演者 大重 彰彦(鹿児島大学大学院 消化器疾患・生活習慣病学)
共同演者 熊谷 公太郎(鹿児島大学大学院 消化器疾患・生活習慣病学), 伊集院 翔(鹿児島大学大学院 消化器疾患・生活習慣病学), 大野 香織(鹿児島大学大学院 消化器疾患・生活習慣病学), 豊倉 恵理子(鹿児島大学大学院 消化器疾患・生活習慣病学), 椨 一晃(鹿児島大学大学院 消化器疾患・生活習慣病学), 小田 耕平(鹿児島大学大学院 消化器疾患・生活習慣病学), 今中 大(鹿児島大学大学院 消化器疾患・生活習慣病学), 馬渡 誠一(鹿児島大学大学院 消化器疾患・生活習慣病学), 玉井 努(鹿児島大学大学院 消化器疾患・生活習慣病学), 森内 昭博(鹿児島大学大学院 消化器疾患・生活習慣病学), 宇都 浩文(鹿児島大学大学院 消化器疾患・生活習慣病学), 桶谷 眞(鹿児島大学大学院 消化器疾患・生活習慣病学), 井戸 章雄(鹿児島大学大学院 消化器疾患・生活習慣病学), 坪内 博仁(鹿児島大学大学院 消化器疾患・生活習慣病学)
抄録 【背景・目的】1型高ウイルス量のC型慢性肝炎に対する3剤併用療法が承認され、その有効性は明らかになりつつある。
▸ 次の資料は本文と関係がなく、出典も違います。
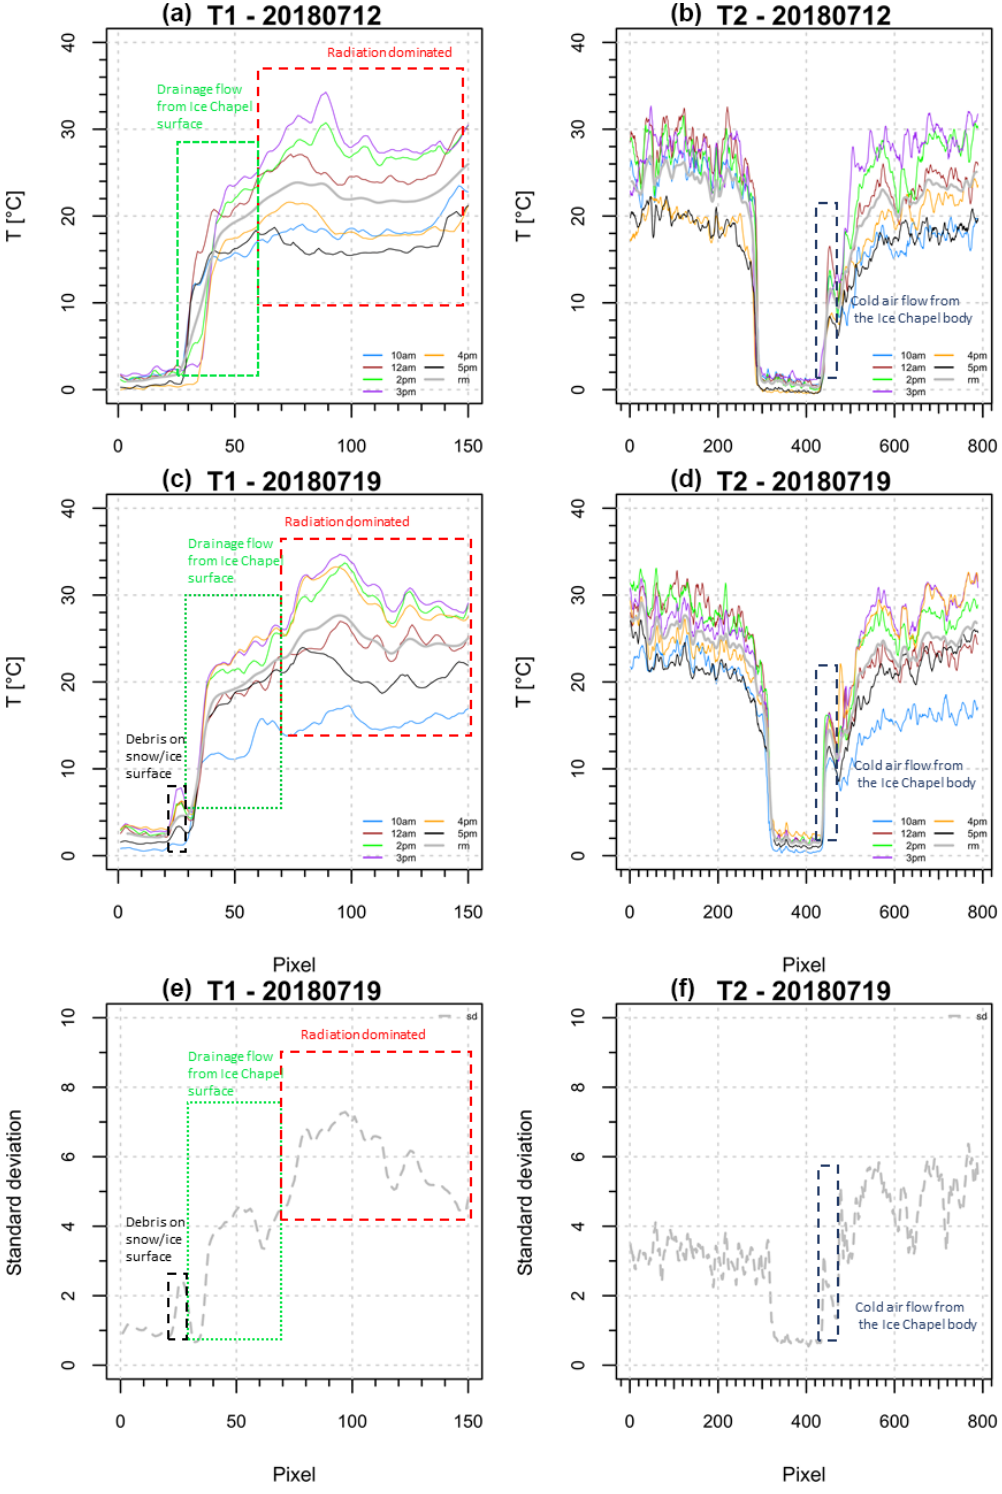
Figure 10. Transect lines showing surface temperatures along the moraine slopes measured on 19 July 2018 at 10:00, 12:00, 14:00, 16:00, and 17:00 for two measurement days and at two different locations (a–d) , shown in Fig. 7b. Standard deviation of T S measured at different points in time is presented in (e) and (f)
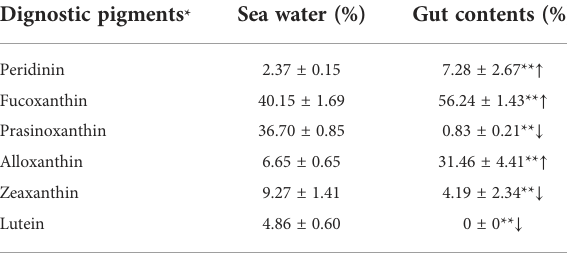
TABLE 3 Composition of the 7 detectable marker pigments in sea water and gut contents (n=3) in Experimental Group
今回我々は、当科における3剤併用療法の現況について検討した。【対象・方法】当科において、HCV genotype 1、高ウイルス量(HCV-RNA>5logIU/ml)の症例に対して3剤併用療法を導入した42例を対象とし、下記の項目について検討した。1)臨床背景、2)HCV消失率(前治療効果別・IL28B遺伝子多型別・ITPA遺伝子多型別)、3)主な有害事象の頻度【結果】1) 平均年齢57.6歳、男性:女性=20例:22例、初回:再燃:無効=23例:9例:10例、テラプレビルの投与量は2250mg:1500mg:1000mg = 12例:28例:2例であった。宿主因子としてはIL28B TT:TG/GG (n=41) = 24例:17例、ITPA CC:CA/AA (n=32) = 22例:10例、ウイルス因子としてはISDR (wild/intermediate/mutant/mix/判定不能)(n = 40) = 8例:11例:2例:17例:2例、コア蛋白変異AA70 (wild/mutant/判定不能)(n=40) = 27例:11例:2例であった。2) 42例中、治療開始から24週以上観察できている症例は35例で、うち10例は中止しており、完遂率は71%(25/35)、全体のHCV陰性化率は4週目で82.5%、12週目で90.6%、治療終了時点で95.7%、SVR4は85.7%であった。SVR4は前治療効果別では初回例が87.5%、再燃例が100%、無効例が75.0%、IL28B遺伝子多型別ではTTで100%、TG/GGで57.1%、ITPA遺伝子多型別ではCCで90.9%、CA/AAで75.0%であった。3) 主な有害事象は皮膚症状が45%(19例)、貧血が52%(22例)、腎機能障害(eGFR<50ml/min/1.73m2)が24%(10例)といずれも高頻度にみられた。【考察】3剤併用療法による早期の抗ウイルス効果は全体的に良好であり、特に前治療再燃例、IL28B遺伝子多型がTTの症例は積極的に治療介入すべきと考える。一方で皮膚症状、貧血、腎機能障害などの有害事象の頻度は高く、注意が必要である。